Do law firms sign these statements and then simply ignore them? I suspect so and due to the Bar's utter failure to support LGBT attorneys the result is that out gays and lesbians remain invisible within almost all of the state's large law firms.

What is the solution? I'm not sure. The good old boy system remains so incredibly entrenched. Even women face daunting hurdles in reaching leadership positions in large firms. My former classmate, Elizabeth B. Lacy, the first woman to serve on the Supreme Court of Virginia, remains concerned about the relative scarcity of women on the bench and at the helm of law firms and has said the following on the situation on women in large law firms:

"The larger law firms in this country have a tremendous impact in a number of different ways," she said. For one, they have access to the legislative halls, which gives them influence on the direction of the justice system and legal profession. "Women need to be part of this." In addition to the perspectives they contribute to issues, the presence of women in leadership and on the bench has a "hugely symbolic aspect," she said."How many young black men now think they can be president, when they didn't think that before?"

What is also alarming is the attitude of members of the Virginia Bar as expressed in letters to the Virginia Lawyer. Far too many seem to condemn the diversity initiative even as pathetic as it is and would like to see the effort ended. Here is a representative example of such sentiments from an attorney in Fairfax, Virginia:

I have read with growing concern the columns in Virginia Lawyer of Virginia State Bar President Manuel A. Capasalis, beginning in July and continuing in October and December, concerning his Diversity Initiative.

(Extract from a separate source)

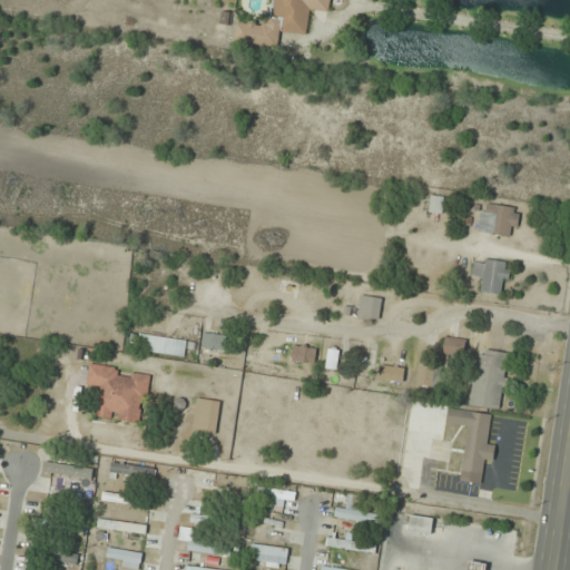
[(272,0),(271,26),(236,22),(235,42),(278,47),(279,32),(308,35),(311,11),(330,12),(330,0),(272,0)]
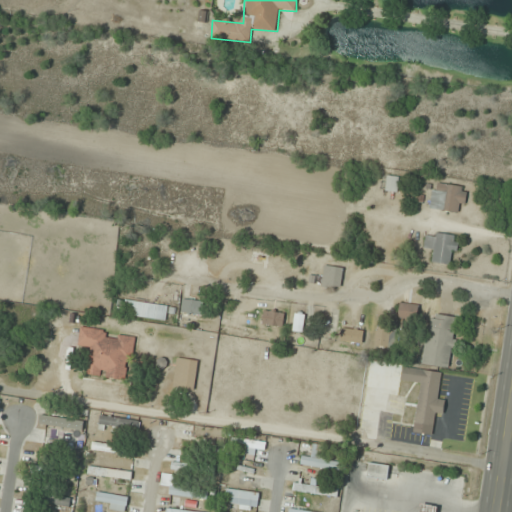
[(387,191),(397,191),(398,178),(388,177),(387,191)]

First, it is sophistry. It is marked by his repeated statements of urgent personal belief in "diversity" and his affront and condescension to anyone who questions his meaning or firm intention. . . . If Mr. Capsalis has evidence that the bar or the courts routinely or systematically discriminate against persons or groups based on race, sex, or national origin, let him put on his evidence and make his case as any other lawyer is required to do.

Mr. Capsalis offers us little glimpses at it--that it involves "taking into account gender, race, and heritage" in the administration of justice and the practice of law. But he is quick to close the curtain, noting that the "transcendent ideal of diversity" cannot be captured; it must be free to fly to the heavens or wherever it will.

I urge Mr. Capsalis to disband the Diversity Task Force, withdraw its proposals to the bar council, and cease funding or supporting it immediately. If, in his conscience, he believes that he cannot abandon this initiative, then let him have the honor and courage to resign and pursue it on his own with his own resources.

The writer wants proof?

I regularly receive calls from LGBT Virginians seeking legal counsel who report that they have been rejected as clients as soon as their sexual orientation becomes known. I even have one local Circuit Court that refers transgender individuals seeking to have their birth certificates amended to me because I am the only attorney they know who will take on that type of matter.

The sad truth is that many members of the Virginia Bar continue to be racists who also discriminate based on gender, ethnicity and sexual orientation. If there is anything wrong with the Bar's diversity effort it is that it goes nowhere near far enough in addressing the discriminatory reality of how lawyers and law firms select clients, hire new attorneys, and select firm partners, respectively.